RUFF HOUSING. We take some time out from winter talk to look ahead to a favorite spring woodland bird, and a fun hunt every fall – the ruffed grouse. From how they get their colors to their tell-tale spring drumming sound to what the future holds, we cover the bases in today’s Three Things.
Featured Photo: A mottled brown-and-grey fan, and a pure grey fan from ruffed grouse. Simonson Photo
DAILY CONDITIONS: WEATHER (Bismarck Forecast):
Today: Wed 2/21 – Southerlies come in – Hi 17, Lo -9, Winds SW@8.
Tomorrow: Thu 2/22 – Calm and warmer – Hi 22, Lo -2, Winds L&V.
SOLUNAR (Bismarck Times):
Sunrise: 7:35AM Sunset: 6:17PM
Moonrise: 10:37AM Moonset Fol Day
Overhead: 5:36PM Underfoot: 5:11AM
Moon Phase: Waxing Crescent (33% Full)
EDGE HOUR: 5:30 – 6:30PM. Moon overhead and sunset combine for a great bite in today’s Edge Hour.

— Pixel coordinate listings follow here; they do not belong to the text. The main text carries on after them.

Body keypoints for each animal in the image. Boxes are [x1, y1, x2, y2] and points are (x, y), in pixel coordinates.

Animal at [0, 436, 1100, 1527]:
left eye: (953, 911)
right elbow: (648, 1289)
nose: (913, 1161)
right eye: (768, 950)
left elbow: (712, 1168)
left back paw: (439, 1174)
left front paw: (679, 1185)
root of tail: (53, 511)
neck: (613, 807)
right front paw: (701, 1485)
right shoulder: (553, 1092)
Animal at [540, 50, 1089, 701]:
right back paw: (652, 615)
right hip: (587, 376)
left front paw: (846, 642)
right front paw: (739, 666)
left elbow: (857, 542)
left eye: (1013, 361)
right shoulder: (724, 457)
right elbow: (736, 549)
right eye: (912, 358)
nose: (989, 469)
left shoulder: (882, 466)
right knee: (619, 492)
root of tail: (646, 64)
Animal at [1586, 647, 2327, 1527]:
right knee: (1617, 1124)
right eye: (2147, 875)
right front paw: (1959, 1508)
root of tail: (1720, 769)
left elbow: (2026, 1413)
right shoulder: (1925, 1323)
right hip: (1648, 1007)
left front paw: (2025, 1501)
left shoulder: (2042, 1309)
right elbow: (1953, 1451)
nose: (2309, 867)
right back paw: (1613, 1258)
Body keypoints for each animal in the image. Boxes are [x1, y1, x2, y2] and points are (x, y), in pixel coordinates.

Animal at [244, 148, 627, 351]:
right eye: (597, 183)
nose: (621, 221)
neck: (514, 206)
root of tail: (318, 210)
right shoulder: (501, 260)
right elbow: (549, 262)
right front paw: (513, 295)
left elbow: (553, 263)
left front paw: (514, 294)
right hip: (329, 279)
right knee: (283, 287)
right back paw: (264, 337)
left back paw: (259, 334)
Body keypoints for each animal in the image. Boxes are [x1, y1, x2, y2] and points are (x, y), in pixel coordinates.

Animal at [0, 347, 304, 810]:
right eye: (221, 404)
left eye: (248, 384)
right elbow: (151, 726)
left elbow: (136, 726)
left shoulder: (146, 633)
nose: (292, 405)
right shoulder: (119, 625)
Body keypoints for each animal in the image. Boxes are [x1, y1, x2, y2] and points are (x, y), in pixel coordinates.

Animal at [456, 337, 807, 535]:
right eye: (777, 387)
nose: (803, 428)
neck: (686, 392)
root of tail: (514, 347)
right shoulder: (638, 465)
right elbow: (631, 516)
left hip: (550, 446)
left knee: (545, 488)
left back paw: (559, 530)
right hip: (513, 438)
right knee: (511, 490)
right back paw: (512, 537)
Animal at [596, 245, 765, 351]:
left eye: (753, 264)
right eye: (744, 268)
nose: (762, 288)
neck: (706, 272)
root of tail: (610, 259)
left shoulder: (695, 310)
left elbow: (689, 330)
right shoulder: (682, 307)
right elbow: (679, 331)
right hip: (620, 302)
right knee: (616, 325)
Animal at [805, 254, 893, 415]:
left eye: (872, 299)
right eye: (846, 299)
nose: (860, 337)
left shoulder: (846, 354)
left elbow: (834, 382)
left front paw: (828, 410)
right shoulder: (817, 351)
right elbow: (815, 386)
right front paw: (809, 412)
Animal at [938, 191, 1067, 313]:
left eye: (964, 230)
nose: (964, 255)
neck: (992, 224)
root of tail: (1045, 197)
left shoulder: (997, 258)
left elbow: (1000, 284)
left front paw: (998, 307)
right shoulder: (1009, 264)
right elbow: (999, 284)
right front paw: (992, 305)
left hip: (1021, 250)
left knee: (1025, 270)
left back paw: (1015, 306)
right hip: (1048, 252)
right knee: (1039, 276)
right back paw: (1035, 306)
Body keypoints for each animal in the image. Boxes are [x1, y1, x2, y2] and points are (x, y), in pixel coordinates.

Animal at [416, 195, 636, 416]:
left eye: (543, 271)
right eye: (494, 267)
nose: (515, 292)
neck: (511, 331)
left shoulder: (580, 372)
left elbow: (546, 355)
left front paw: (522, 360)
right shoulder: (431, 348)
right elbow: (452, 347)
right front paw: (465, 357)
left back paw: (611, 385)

COLORED UP. Here’s a good explanation from the Ruffed Grouse society on the patterning of birds, and why northern tier ruffies are predominantly grey, and southern tier birds are more often red or brown. Check it out and learn more about this bird that will be getting the band back together in a couple months.
PARUM-PA-PUM. For those who haven’t heard it, the ruffed grouse’s drumming sound is akin to a lawnmower starting up, or an outboard motor that won’t quite turn over. Each spring this noise echoes through the woods of places like the Pembina Gorge and the Turtle Mountains in northern North Dakota. Check out a sample at allaboutbirds.com.
CHANGES AHEAD? Based on current climate shifts, it’s estimated that the ideal pine-and-popple forest biomes necessary to sustain populations of ruffed grouse may quickly recede into Canada – as soon as 2080. Sensitive and requiring winter snow and mixtures of aspen, alder, pine and northern forest habitat, these upland birds are unique in that aspect.